WRITTEN REQUEST » Write out every line of the records below word for word, in the same order.

-- Start of INPUT ROWS --

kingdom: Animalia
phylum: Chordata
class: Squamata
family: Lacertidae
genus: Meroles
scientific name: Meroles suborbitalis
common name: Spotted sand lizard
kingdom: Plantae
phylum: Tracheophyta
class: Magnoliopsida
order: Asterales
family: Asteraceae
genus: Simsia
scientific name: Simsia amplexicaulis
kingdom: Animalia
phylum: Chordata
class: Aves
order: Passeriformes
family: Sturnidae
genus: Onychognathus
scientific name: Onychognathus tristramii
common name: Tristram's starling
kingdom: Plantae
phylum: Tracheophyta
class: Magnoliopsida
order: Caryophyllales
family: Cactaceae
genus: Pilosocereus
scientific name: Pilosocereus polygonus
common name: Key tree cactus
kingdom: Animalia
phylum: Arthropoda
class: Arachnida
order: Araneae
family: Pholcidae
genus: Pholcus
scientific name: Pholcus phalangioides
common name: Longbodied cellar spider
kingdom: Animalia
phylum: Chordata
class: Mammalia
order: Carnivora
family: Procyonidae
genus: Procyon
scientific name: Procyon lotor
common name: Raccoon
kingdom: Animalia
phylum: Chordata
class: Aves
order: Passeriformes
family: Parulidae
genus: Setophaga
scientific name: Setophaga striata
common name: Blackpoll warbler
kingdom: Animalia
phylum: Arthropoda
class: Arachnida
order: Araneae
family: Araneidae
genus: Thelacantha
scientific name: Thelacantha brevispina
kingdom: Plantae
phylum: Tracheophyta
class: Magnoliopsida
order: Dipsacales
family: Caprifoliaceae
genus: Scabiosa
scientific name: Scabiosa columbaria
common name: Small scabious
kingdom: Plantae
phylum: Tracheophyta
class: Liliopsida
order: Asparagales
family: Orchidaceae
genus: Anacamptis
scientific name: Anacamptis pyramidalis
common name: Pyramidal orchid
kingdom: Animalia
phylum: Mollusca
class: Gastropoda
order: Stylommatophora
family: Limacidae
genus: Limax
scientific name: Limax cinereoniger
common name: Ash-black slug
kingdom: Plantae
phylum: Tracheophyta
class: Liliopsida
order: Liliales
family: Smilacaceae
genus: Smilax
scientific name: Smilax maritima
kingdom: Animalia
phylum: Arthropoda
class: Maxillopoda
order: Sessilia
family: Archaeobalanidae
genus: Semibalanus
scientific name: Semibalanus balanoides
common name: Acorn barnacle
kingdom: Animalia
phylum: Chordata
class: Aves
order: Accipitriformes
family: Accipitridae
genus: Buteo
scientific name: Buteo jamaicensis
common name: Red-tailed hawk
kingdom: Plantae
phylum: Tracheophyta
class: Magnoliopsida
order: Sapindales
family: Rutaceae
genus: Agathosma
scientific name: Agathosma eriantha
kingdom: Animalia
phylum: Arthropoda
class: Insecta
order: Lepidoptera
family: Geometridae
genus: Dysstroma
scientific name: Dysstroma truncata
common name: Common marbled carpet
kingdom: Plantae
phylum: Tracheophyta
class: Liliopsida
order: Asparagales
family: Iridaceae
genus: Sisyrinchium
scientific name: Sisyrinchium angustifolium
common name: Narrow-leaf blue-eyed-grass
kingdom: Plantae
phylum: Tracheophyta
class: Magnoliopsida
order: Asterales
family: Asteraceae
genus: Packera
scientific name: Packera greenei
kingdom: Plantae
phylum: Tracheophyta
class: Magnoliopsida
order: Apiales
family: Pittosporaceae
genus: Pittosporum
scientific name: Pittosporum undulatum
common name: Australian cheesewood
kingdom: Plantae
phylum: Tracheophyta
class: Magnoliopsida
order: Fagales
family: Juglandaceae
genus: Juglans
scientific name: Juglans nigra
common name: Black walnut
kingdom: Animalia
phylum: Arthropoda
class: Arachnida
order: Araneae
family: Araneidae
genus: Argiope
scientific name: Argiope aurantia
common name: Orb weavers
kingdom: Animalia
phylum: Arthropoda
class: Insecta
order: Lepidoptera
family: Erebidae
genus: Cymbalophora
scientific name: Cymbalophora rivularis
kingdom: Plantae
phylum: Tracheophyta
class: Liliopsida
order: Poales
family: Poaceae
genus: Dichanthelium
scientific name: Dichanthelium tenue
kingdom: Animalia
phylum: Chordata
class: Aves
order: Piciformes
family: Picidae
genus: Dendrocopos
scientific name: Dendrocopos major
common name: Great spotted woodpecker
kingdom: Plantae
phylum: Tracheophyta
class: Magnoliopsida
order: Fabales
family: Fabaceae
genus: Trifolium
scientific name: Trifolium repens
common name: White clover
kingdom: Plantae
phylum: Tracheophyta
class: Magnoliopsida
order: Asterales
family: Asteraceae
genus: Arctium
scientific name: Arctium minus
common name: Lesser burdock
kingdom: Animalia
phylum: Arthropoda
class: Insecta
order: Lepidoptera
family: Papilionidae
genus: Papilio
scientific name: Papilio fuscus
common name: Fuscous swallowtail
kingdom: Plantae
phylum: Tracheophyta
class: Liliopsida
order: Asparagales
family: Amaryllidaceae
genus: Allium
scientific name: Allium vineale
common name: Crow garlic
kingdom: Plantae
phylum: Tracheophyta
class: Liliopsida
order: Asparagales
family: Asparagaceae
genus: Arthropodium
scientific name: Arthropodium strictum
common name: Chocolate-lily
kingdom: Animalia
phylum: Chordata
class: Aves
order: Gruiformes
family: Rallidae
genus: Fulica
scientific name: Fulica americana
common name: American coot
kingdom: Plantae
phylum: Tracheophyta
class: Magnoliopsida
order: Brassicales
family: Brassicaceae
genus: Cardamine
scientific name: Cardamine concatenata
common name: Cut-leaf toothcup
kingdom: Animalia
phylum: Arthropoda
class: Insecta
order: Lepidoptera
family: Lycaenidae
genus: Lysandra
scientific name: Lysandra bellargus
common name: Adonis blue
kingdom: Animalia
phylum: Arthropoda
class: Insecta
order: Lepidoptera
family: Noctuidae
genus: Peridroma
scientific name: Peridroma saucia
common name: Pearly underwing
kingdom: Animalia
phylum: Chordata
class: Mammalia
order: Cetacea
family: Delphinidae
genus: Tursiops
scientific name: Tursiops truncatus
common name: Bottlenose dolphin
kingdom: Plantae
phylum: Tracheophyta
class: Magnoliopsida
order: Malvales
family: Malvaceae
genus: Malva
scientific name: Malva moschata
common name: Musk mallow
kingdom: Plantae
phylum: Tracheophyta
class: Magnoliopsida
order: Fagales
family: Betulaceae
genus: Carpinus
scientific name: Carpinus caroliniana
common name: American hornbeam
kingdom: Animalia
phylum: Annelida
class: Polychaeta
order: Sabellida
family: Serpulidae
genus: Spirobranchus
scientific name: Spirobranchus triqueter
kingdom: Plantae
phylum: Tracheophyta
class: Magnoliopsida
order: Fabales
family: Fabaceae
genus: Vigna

-- End of INPUT ROWS --

EXERCISE SOLUTION »
kingdom: Animalia
phylum: Chordata
class: Squamata
family: Lacertidae
genus: Meroles
scientific name: Meroles suborbitalis
common name: Spotted sand lizard
kingdom: Plantae
phylum: Tracheophyta
class: Magnoliopsida
order: Asterales
family: Asteraceae
genus: Simsia
scientific name: Simsia amplexicaulis
kingdom: Animalia
phylum: Chordata
class: Aves
order: Passeriformes
family: Sturnidae
genus: Onychognathus
scientific name: Onychognathus tristramii
common name: Tristram's starling
kingdom: Plantae
phylum: Tracheophyta
class: Magnoliopsida
order: Caryophyllales
family: Cactaceae
genus: Pilosocereus
scientific name: Pilosocereus polygonus
common name: Key tree cactus
kingdom: Animalia
phylum: Arthropoda
class: Arachnida
order: Araneae
family: Pholcidae
genus: Pholcus
scientific name: Pholcus phalangioides
common name: Longbodied cellar spider
kingdom: Animalia
phylum: Chordata
class: Mammalia
order: Carnivora
family: Procyonidae
genus: Procyon
scientific name: Procyon lotor
common name: Raccoon
kingdom: Animalia
phylum: Chordata
class: Aves
order: Passeriformes
family: Parulidae
genus: Setophaga
scientific name: Setophaga striata
common name: Blackpoll warbler
kingdom: Animalia
phylum: Arthropoda
class: Arachnida
order: Araneae
family: Araneidae
genus: Thelacantha
scientific name: Thelacantha brevispina
kingdom: Plantae
phylum: Tracheophyta
class: Magnoliopsida
order: Dipsacales
family: Caprifoliaceae
genus: Scabiosa
scientific name: Scabiosa columbaria
common name: Small scabious
kingdom: Plantae
phylum: Tracheophyta
class: Liliopsida
order: Asparagales
family: Orchidaceae
genus: Anacamptis
scientific name: Anacamptis pyramidalis
common name: Pyramidal orchid
kingdom: Animalia
phylum: Mollusca
class: Gastropoda
order: Stylommatophora
family: Limacidae
genus: Limax
scientific name: Limax cinereoniger
common name: Ash-black slug
kingdom: Plantae
phylum: Tracheophyta
class: Liliopsida
order: Liliales
family: Smilacaceae
genus: Smilax
scientific name: Smilax maritima
kingdom: Animalia
phylum: Arthropoda
class: Maxillopoda
order: Sessilia
family: Archaeobalanidae
genus: Semibalanus
scientific name: Semibalanus balanoides
common name: Acorn barnacle
kingdom: Animalia
phylum: Chordata
class: Aves
order: Accipitriformes
family: Accipitridae
genus: Buteo
scientific name: Buteo jamaicensis
common name: Red-tailed hawk
kingdom: Plantae
phylum: Tracheophyta
class: Magnoliopsida
order: Sapindales
family: Rutaceae
genus: Agathosma
scientific name: Agathosma eriantha
kingdom: Animalia
phylum: Arthropoda
class: Insecta
order: Lepidoptera
family: Geometridae
genus: Dysstroma
scientific name: Dysstroma truncata
common name: Common marbled carpet
kingdom: Plantae
phylum: Tracheophyta
class: Liliopsida
order: Asparagales
family: Iridaceae
genus: Sisyrinchium
scientific name: Sisyrinchium angustifolium
common name: Narrow-leaf blue-eyed-grass
kingdom: Plantae
phylum: Tracheophyta
class: Magnoliopsida
order: Asterales
family: Asteraceae
genus: Packera
scientific name: Packera greenei
kingdom: Plantae
phylum: Tracheophyta
class: Magnoliopsida
order: Apiales
family: Pittosporaceae
genus: Pittosporum
scientific name: Pittosporum undulatum
common name: Australian cheesewood
kingdom: Plantae
phylum: Tracheophyta
class: Magnoliopsida
order: Fagales
family: Juglandaceae
genus: Juglans
scientific name: Juglans nigra
common name: Black walnut
kingdom: Animalia
phylum: Arthropoda
class: Arachnida
order: Araneae
family: Araneidae
genus: Argiope
scientific name: Argiope aurantia
common name: Orb weavers
kingdom: Animalia
phylum: Arthropoda
class: Insecta
order: Lepidoptera
family: Erebidae
genus: Cymbalophora
scientific name: Cymbalophora rivularis
kingdom: Plantae
phylum: Tracheophyta
class: Liliopsida
order: Poales
family: Poaceae
genus: Dichanthelium
scientific name: Dichanthelium tenue
kingdom: Animalia
phylum: Chordata
class: Aves
order: Piciformes
family: Picidae
genus: Dendrocopos
scientific name: Dendrocopos major
common name: Great spotted woodpecker
kingdom: Plantae
phylum: Tracheophyta
class: Magnoliopsida
order: Fabales
family: Fabaceae
genus: Trifolium
scientific name: Trifolium repens
common name: White clover
kingdom: Plantae
phylum: Tracheophyta
class: Magnoliopsida
order: Asterales
family: Asteraceae
genus: Arctium
scientific name: Arctium minus
common name: Lesser burdock
kingdom: Animalia
phylum: Arthropoda
class: Insecta
order: Lepidoptera
family: Papilionidae
genus: Papilio
scientific name: Papilio fuscus
common name: Fuscous swallowtail
kingdom: Plantae
phylum: Tracheophyta
class: Liliopsida
order: Asparagales
family: Amaryllidaceae
genus: Allium
scientific name: Allium vineale
common name: Crow garlic
kingdom: Plantae
phylum: Tracheophyta
class: Liliopsida
order: Asparagales
family: Asparagaceae
genus: Arthropodium
scientific name: Arthropodium strictum
common name: Chocolate-lily
kingdom: Animalia
phylum: Chordata
class: Aves
order: Gruiformes
family: Rallidae
genus: Fulica
scientific name: Fulica americana
common name: American coot
kingdom: Plantae
phylum: Tracheophyta
class: Magnoliopsida
order: Brassicales
family: Brassicaceae
genus: Cardamine
scientific name: Cardamine concatenata
common name: Cut-leaf toothcup
kingdom: Animalia
phylum: Arthropoda
class: Insecta
order: Lepidoptera
family: Lycaenidae
genus: Lysandra
scientific name: Lysandra bellargus
common name: Adonis blue
kingdom: Animalia
phylum: Arthropoda
class: Insecta
order: Lepidoptera
family: Noctuidae
genus: Peridroma
scientific name: Peridroma saucia
common name: Pearly underwing
kingdom: Animalia
phylum: Chordata
class: Mammalia
order: Cetacea
family: Delphinidae
genus: Tursiops
scientific name: Tursiops truncatus
common name: Bottlenose dolphin
kingdom: Plantae
phylum: Tracheophyta
class: Magnoliopsida
order: Malvales
family: Malvaceae
genus: Malva
scientific name: Malva moschata
common name: Musk mallow
kingdom: Plantae
phylum: Tracheophyta
class: Magnoliopsida
order: Fagales
family: Betulaceae
genus: Carpinus
scientific name: Carpinus caroliniana
common name: American hornbeam
kingdom: Animalia
phylum: Annelida
class: Polychaeta
order: Sabellida
family: Serpulidae
genus: Spirobranchus
scientific name: Spirobranchus triqueter
kingdom: Plantae
phylum: Tracheophyta
class: Magnoliopsida
order: Fabales
family: Fabaceae
genus: Vigna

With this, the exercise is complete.